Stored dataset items
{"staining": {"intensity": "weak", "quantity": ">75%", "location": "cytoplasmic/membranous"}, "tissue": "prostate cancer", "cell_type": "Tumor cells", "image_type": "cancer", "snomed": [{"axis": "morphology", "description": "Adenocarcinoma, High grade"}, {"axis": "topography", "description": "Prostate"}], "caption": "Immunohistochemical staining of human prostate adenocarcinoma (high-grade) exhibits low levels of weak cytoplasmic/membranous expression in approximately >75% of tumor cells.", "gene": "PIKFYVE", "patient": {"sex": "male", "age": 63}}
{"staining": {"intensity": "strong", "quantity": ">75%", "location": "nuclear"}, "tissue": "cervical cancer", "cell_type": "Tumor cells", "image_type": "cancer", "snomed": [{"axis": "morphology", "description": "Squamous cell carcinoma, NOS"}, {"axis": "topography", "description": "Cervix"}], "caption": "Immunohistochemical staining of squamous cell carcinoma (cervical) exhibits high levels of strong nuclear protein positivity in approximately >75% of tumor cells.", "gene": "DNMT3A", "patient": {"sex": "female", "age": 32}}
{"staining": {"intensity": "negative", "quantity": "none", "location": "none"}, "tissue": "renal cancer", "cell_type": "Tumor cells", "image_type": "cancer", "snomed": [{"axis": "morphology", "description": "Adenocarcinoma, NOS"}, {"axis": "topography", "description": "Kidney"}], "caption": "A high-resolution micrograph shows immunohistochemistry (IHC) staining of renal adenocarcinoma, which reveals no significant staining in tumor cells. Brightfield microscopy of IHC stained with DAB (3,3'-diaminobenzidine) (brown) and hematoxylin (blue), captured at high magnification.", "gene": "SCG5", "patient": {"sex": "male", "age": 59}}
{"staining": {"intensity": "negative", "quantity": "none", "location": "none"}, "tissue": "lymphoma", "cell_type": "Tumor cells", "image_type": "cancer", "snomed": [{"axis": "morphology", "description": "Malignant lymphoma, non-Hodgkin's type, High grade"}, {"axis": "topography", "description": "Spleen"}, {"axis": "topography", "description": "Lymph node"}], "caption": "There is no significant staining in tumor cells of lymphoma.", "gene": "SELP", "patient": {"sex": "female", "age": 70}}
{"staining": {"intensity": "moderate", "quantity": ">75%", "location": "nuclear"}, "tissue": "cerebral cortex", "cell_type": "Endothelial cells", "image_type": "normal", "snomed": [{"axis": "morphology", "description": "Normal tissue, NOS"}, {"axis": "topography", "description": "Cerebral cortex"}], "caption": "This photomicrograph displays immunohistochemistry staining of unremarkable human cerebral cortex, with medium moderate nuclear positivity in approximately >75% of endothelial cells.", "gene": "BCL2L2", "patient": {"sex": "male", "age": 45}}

■ Your goal
Every record above is to be given again precisely.

■ Response area
{"staining": {"intensity": "weak", "quantity": ">75%", "location": "cytoplasmic/membranous"}, "tissue": "prostate cancer", "cell_type": "Tumor cells", "image_type": "cancer", "snomed": [{"axis": "morphology", "description": "Adenocarcinoma, High grade"}, {"axis": "topography", "description": "Prostate"}], "caption": "Immunohistochemical staining of human prostate adenocarcinoma (high-grade) exhibits low levels of weak cytoplasmic/membranous expression in approximately >75% of tumor cells.", "gene": "PIKFYVE", "patient": {"sex": "male", "age": 63}}
{"staining": {"intensity": "strong", "quantity": ">75%", "location": "nuclear"}, "tissue": "cervical cancer", "cell_type": "Tumor cells", "image_type": "cancer", "snomed": [{"axis": "morphology", "description": "Squamous cell carcinoma, NOS"}, {"axis": "topography", "description": "Cervix"}], "caption": "Immunohistochemical staining of squamous cell carcinoma (cervical) exhibits high levels of strong nuclear protein positivity in approximately >75% of tumor cells.", "gene": "DNMT3A", "patient": {"sex": "female", "age": 32}}
{"staining": {"intensity": "negative", "quantity": "none", "location": "none"}, "tissue": "renal cancer", "cell_type": "Tumor cells", "image_type": "cancer", "snomed": [{"axis": "morphology", "description": "Adenocarcinoma, NOS"}, {"axis": "topography", "description": "Kidney"}], "caption": "A high-resolution micrograph shows immunohistochemistry (IHC) staining of renal adenocarcinoma, which reveals no significant staining in tumor cells. Brightfield microscopy of IHC stained with DAB (3,3'-diaminobenzidine) (brown) and hematoxylin (blue), captured at high magnification.", "gene": "SCG5", "patient": {"sex": "male", "age": 59}}
{"staining": {"intensity": "negative", "quantity": "none", "location": "none"}, "tissue": "lymphoma", "cell_type": "Tumor cells", "image_type": "cancer", "snomed": [{"axis": "morphology", "description": "Malignant lymphoma, non-Hodgkin's type, High grade"}, {"axis": "topography", "description": "Spleen"}, {"axis": "topography", "description": "Lymph node"}], "caption": "There is no significant staining in tumor cells of lymphoma.", "gene": "SELP", "patient": {"sex": "female", "age": 70}}
{"staining": {"intensity": "moderate", "quantity": ">75%", "location": "nuclear"}, "tissue": "cerebral cortex", "cell_type": "Endothelial cells", "image_type": "normal", "snomed": [{"axis": "morphology", "description": "Normal tissue, NOS"}, {"axis": "topography", "description": "Cerebral cortex"}], "caption": "This photomicrograph displays immunohistochemistry staining of unremarkable human cerebral cortex, with medium moderate nuclear positivity in approximately >75% of endothelial cells.", "gene": "BCL2L2", "patient": {"sex": "male", "age": 45}}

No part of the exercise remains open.